The same server also exposes the Anthropic Messages API
at http://localhost:1234.
Start the server
Section titled “Start the server”mistralrs serve -m Qwen/Qwen3-4BUse model: "default" for a single-model server. In multi-model serving, use
the configured model id exactly as it appears in GET /v1/models.
Endpoints
Section titled “Endpoints”| Endpoint | Purpose |
|---|---|
GET /v1/models | List loaded models. |
POST /v1/chat/completions | OpenAI-compatible chat, streaming, tool calling, multimodal inputs, and mistral.rs agentic extensions. |
POST /v1/responses | OpenAI Responses API for response objects, polling, background runs, and cancellation. |
POST /v1/completions | Legacy text completions. |
POST /v1/embeddings | Embedding generation. |
POST /v1/images/generations | Image generation. |
POST /v1/audio/speech | Text to speech. |
GET /v1/files | List files produced by agentic runs. |
For every path, request schema, and response schema, see the HTTP API reference. For field-level compatibility notes, see OpenAI compatibility.
Chat Completions
Section titled “Chat Completions”curl http://localhost:1234/v1/chat/completions \ -H "Content-Type: application/json" \ -H "Authorization: Bearer not-used" \ -d '{ "model": "default", "messages": [ {"role": "user", "content": "Write a haiku about local inference."} ], "max_tokens": 128 }'The Authorization header is accepted for client compatibility but is not
validated. Put authentication in a reverse proxy when exposing the server to
users.
OpenAI Python client
Section titled “OpenAI Python client”from openai import OpenAI
client = OpenAI(base_url="http://localhost:1234/v1", api_key="not-used")
response = client.chat.completions.create( model="default", messages=[{"role": "user", "content": "Say hello from mistral.rs."}],)
print(response.choices[0].message.content)Responses
Section titled “Responses”Use /v1/responses when the client expects OpenAI’s Responses shape or needs
response ids, polling, background processing, or cancellation.
curl http://localhost:1234/v1/responses \ -H "Content-Type: application/json" \ -H "Authorization: Bearer not-used" \ -d '{ "model": "default", "input": "Summarize the benefits of local inference.", "max_output_tokens": 128 }'See OpenAI Responses API for supported fields and endpoint-specific behavior.
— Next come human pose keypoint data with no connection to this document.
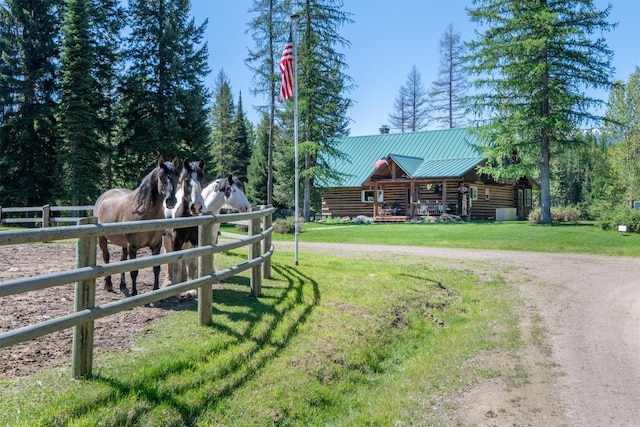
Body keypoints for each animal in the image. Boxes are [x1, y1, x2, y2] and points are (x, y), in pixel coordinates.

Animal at [92, 155, 179, 296]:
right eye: (161, 177)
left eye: (177, 176)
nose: (171, 201)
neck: (145, 212)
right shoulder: (133, 247)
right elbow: (134, 271)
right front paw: (134, 293)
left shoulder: (156, 245)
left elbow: (156, 268)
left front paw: (155, 290)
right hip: (103, 239)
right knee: (106, 258)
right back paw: (108, 285)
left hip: (123, 244)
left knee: (122, 261)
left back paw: (122, 286)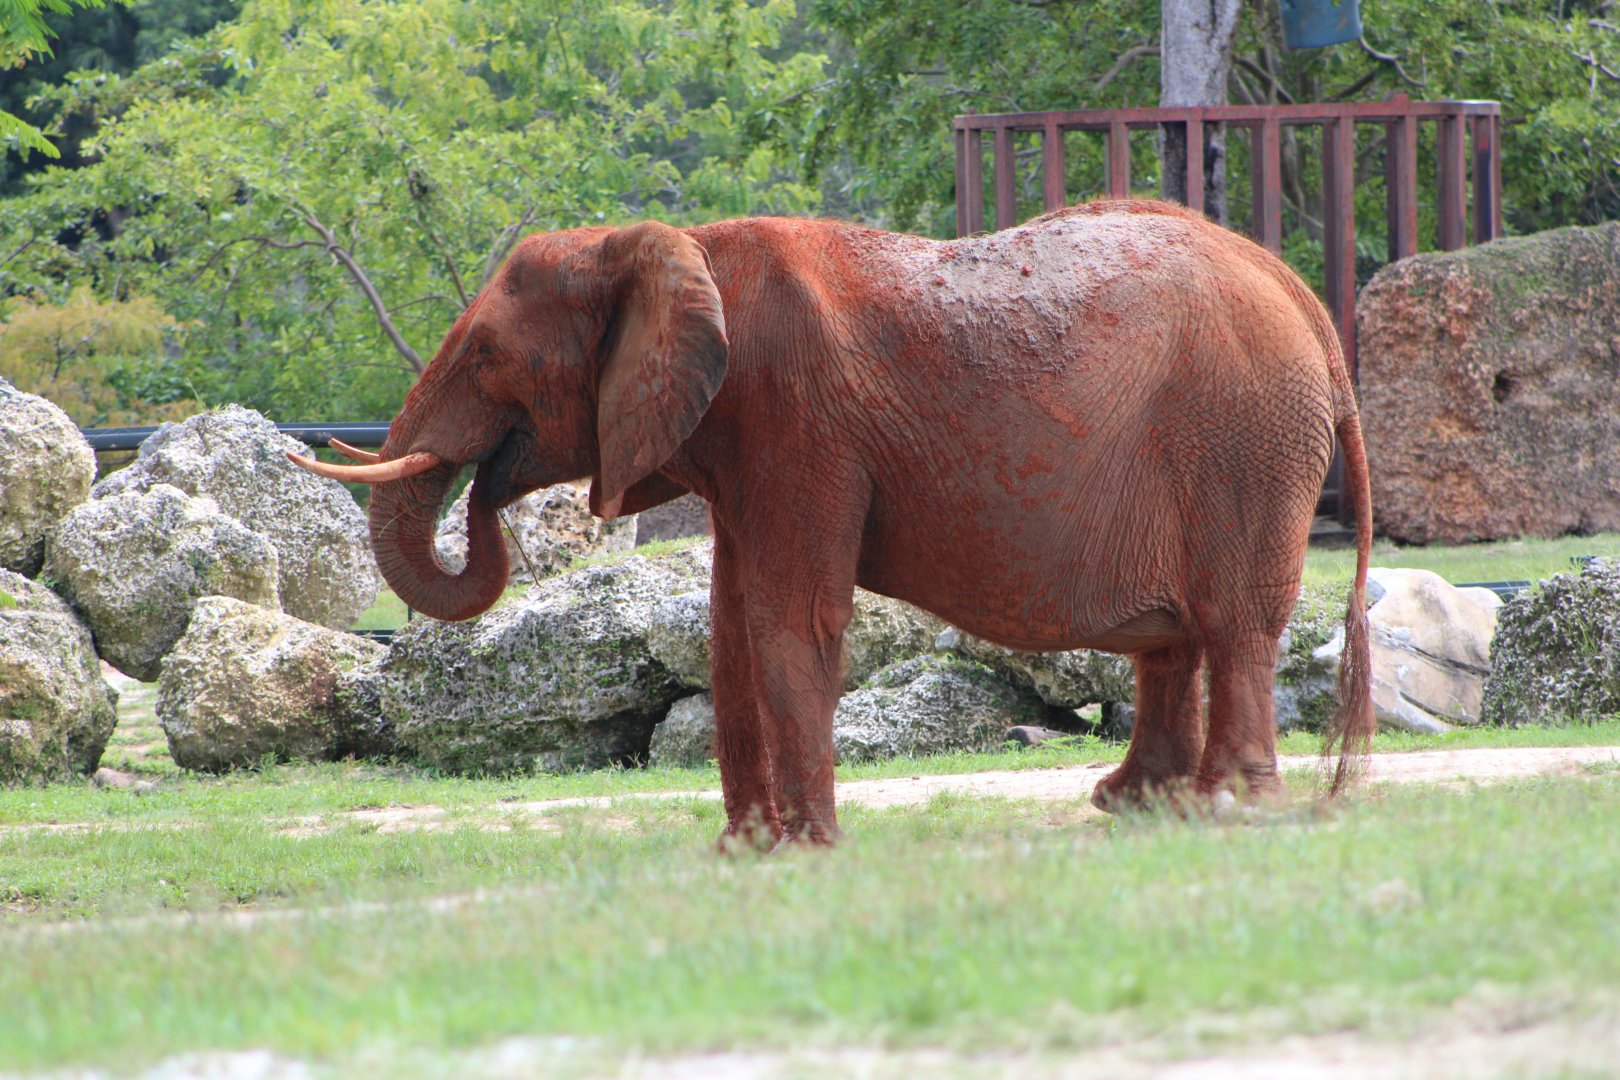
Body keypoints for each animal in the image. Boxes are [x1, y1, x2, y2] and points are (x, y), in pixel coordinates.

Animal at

Tools and agentic features
Section titled “Tools and agentic features”OpenAI-compatible function tools are supported on Chat Completions and
Responses. mistral.rs also supports strict: true inside function definitions
for JSON-Schema-constrained tool arguments.
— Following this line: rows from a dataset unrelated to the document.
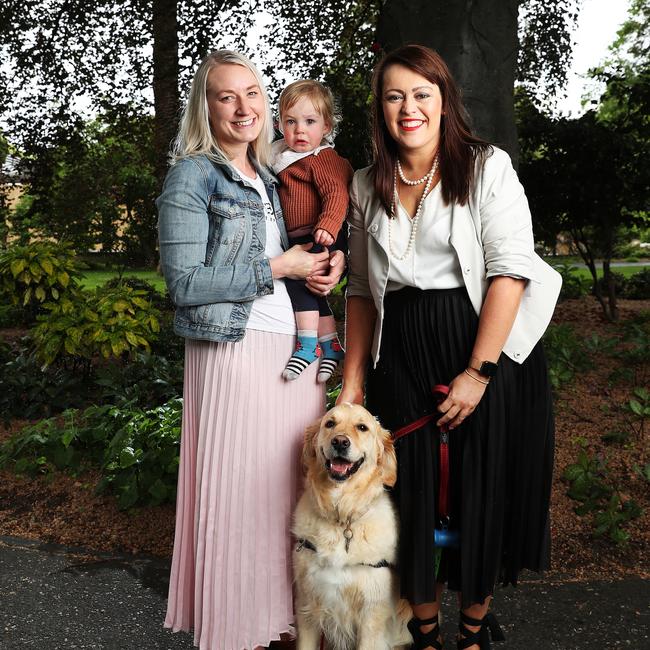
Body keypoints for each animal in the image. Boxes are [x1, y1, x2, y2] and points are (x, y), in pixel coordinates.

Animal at [292, 402, 410, 644]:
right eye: (330, 423)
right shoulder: (306, 607)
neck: (342, 518)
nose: (339, 442)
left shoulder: (372, 616)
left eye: (362, 427)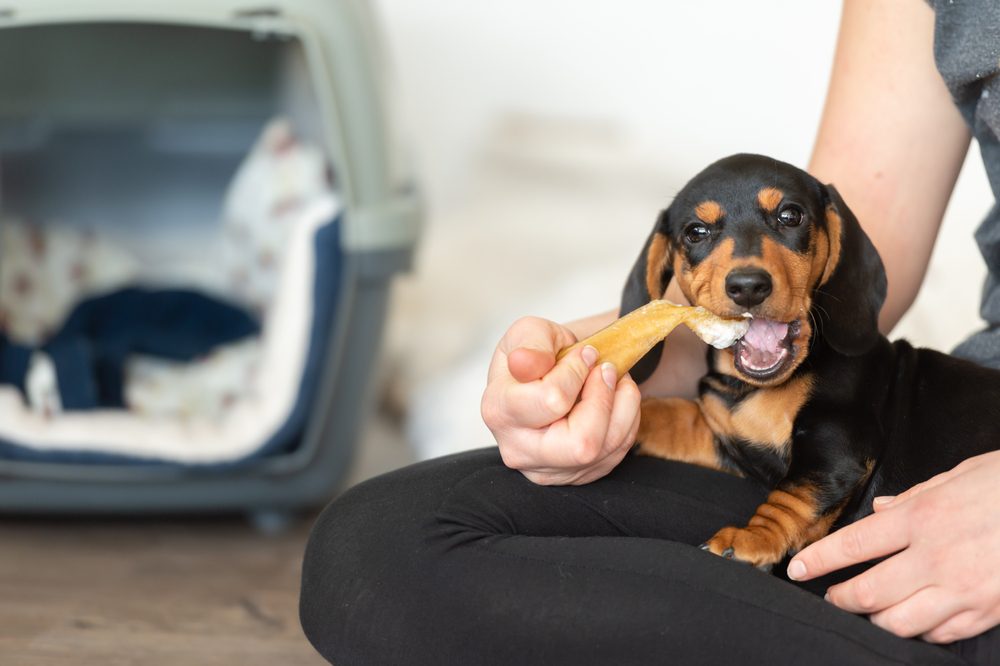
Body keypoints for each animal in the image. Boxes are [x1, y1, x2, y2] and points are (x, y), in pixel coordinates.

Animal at [624, 153, 1000, 568]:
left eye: (790, 215)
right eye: (696, 232)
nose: (748, 286)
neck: (750, 388)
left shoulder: (840, 439)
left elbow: (795, 495)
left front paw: (752, 537)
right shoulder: (732, 441)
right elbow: (676, 417)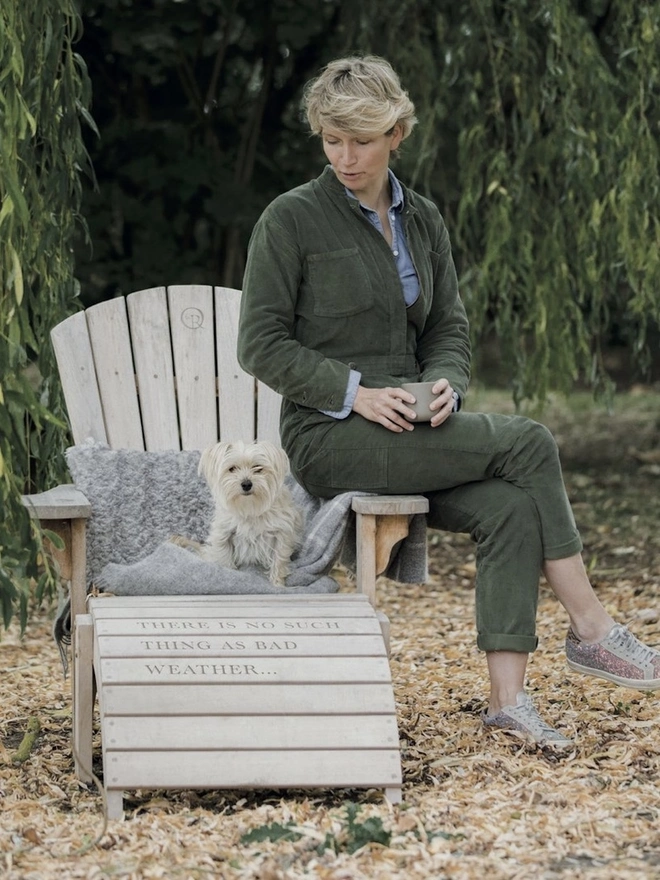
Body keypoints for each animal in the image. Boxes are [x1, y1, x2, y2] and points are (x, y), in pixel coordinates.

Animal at [197, 438, 302, 584]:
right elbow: (224, 558)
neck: (249, 508)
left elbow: (279, 560)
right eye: (232, 469)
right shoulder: (223, 534)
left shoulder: (282, 534)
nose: (246, 484)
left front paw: (277, 584)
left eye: (258, 468)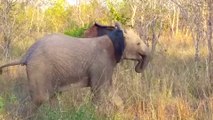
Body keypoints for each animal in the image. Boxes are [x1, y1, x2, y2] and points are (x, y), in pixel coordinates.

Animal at [0, 21, 151, 117]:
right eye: (138, 43)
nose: (138, 68)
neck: (113, 34)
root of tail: (27, 54)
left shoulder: (106, 66)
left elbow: (111, 92)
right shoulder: (101, 63)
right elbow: (99, 91)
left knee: (52, 97)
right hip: (39, 69)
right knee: (40, 99)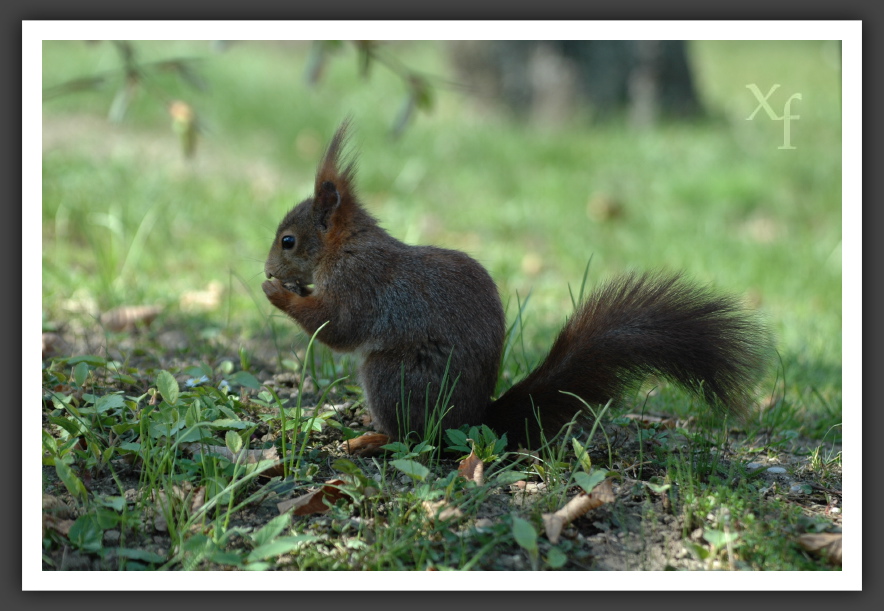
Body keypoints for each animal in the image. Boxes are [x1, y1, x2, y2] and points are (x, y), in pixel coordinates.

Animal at [264, 123, 772, 450]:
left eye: (288, 241)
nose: (268, 267)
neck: (345, 245)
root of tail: (474, 422)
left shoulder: (362, 282)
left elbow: (339, 326)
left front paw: (278, 294)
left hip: (394, 377)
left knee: (415, 438)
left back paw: (373, 438)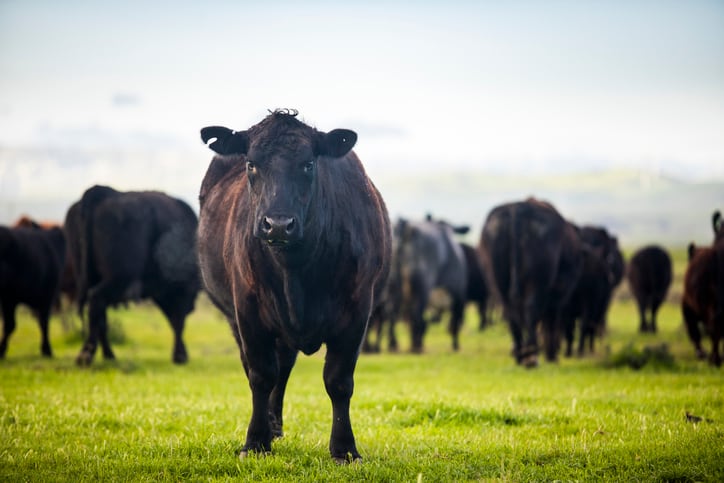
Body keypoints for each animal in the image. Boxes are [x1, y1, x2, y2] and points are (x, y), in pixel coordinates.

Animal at [66, 185, 201, 366]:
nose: (193, 308)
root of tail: (103, 192)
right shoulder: (181, 292)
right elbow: (178, 321)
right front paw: (180, 355)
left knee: (99, 315)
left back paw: (108, 355)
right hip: (118, 279)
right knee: (96, 302)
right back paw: (86, 355)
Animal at [197, 109, 391, 462]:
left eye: (308, 164)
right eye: (251, 164)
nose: (278, 224)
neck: (296, 272)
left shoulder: (358, 310)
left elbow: (339, 381)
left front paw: (344, 448)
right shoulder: (247, 311)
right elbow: (261, 375)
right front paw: (255, 441)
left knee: (284, 366)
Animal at [394, 217, 469, 352]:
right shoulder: (459, 295)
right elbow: (454, 323)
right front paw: (455, 346)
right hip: (422, 290)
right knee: (417, 317)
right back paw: (417, 347)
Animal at [479, 198, 583, 367]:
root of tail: (518, 208)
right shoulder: (560, 293)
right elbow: (551, 321)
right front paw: (551, 355)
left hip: (499, 283)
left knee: (511, 313)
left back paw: (520, 354)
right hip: (538, 284)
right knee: (531, 310)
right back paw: (532, 356)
When the server is started with agentic capabilities, OpenAI-compatible requests
can also use mistral.rs extensions such as session_id, web_search_options,
enable_code_execution, agent_permission, files, and max_tool_rounds.
mistralrs serve --agent -m Qwen/Qwen3-4BFor app-facing tool timelines, generated files, search, code execution, and session state, see agentic runtime for apps.
Examples
Section titled “Examples”Server examples live in examples/server/:
| File | What it shows |
|---|---|
chat.py | Basic Chat Completions request. |
streaming.py | Chat Completions streaming. |
tool_calling.py | OpenAI-compatible function tools. |
responses.py | Responses API request. |
responses_vision.py | Responses API with image input. |
web_search.py | Search through OpenAI-compatible request fields. |
codex_config.toml | Codex provider config for /v1/responses. |
For Codex setup, see Use Codex and Claude Code.